====== Task input ======

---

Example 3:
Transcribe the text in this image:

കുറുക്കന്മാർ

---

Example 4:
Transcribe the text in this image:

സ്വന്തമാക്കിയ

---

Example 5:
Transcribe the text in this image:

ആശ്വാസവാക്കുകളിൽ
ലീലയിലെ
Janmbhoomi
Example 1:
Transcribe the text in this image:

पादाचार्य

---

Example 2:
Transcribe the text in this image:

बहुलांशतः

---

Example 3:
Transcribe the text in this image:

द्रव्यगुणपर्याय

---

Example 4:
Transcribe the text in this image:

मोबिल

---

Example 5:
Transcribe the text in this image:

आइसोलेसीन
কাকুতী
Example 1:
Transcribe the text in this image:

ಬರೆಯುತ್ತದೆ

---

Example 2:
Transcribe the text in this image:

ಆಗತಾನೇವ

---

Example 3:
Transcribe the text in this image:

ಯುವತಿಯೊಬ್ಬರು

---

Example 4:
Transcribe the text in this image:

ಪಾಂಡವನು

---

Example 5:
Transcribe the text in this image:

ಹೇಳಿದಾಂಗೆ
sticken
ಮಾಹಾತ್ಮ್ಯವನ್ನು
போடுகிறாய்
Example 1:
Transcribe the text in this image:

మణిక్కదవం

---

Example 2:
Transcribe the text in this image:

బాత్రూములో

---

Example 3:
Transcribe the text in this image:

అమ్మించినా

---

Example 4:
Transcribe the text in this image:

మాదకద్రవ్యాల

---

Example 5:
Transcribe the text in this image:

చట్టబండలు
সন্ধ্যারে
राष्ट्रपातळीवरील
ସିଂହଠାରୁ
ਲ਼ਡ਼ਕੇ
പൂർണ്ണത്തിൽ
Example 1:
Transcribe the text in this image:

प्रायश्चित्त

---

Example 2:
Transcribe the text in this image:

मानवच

======

■ What to do ■
Return all of the material above exactly as it stands.

■ Task response ■
---

Example 3:
Transcribe the text in this image:

കുറുക്കന്മാർ

---

Example 4:
Transcribe the text in this image:

സ്വന്തമാക്കിയ

---

Example 5:
Transcribe the text in this image:

ആശ്വാസവാക്കുകളിൽ
ലീലയിലെ
Janmbhoomi
Example 1:
Transcribe the text in this image:

पादाचार्य

---

Example 2:
Transcribe the text in this image:

बहुलांशतः

---

Example 3:
Transcribe the text in this image:

द्रव्यगुणपर्याय

---

Example 4:
Transcribe the text in this image:

मोबिल

---

Example 5:
Transcribe the text in this image:

आइसोलेसीन
কাকুতী
Example 1:
Transcribe the text in this image:

ಬರೆಯುತ್ತದೆ

---

Example 2:
Transcribe the text in this image:

ಆಗತಾನೇವ

---

Example 3:
Transcribe the text in this image:

ಯುವತಿಯೊಬ್ಬರು

---

Example 4:
Transcribe the text in this image:

ಪಾಂಡವನು

---

Example 5:
Transcribe the text in this image:

ಹೇಳಿದಾಂಗೆ
sticken
ಮಾಹಾತ್ಮ್ಯವನ್ನು
போடுகிறாய்
Example 1:
Transcribe the text in this image:

మణిక్కదవం

---

Example 2:
Transcribe the text in this image:

బాత్రూములో

---

Example 3:
Transcribe the text in this image:

అమ్మించినా

---

Example 4:
Transcribe the text in this image:

మాదకద్రవ్యాల

---

Example 5:
Transcribe the text in this image:

చట్టబండలు
সন্ধ্যারে
राष्ट्रपातळीवरील
ସିଂହଠାରୁ
ਲ਼ਡ਼ਕੇ
പൂർണ്ണത്തിൽ
Example 1:
Transcribe the text in this image:

प्रायश्चित्त

---

Example 2:
Transcribe the text in this image:

मानवच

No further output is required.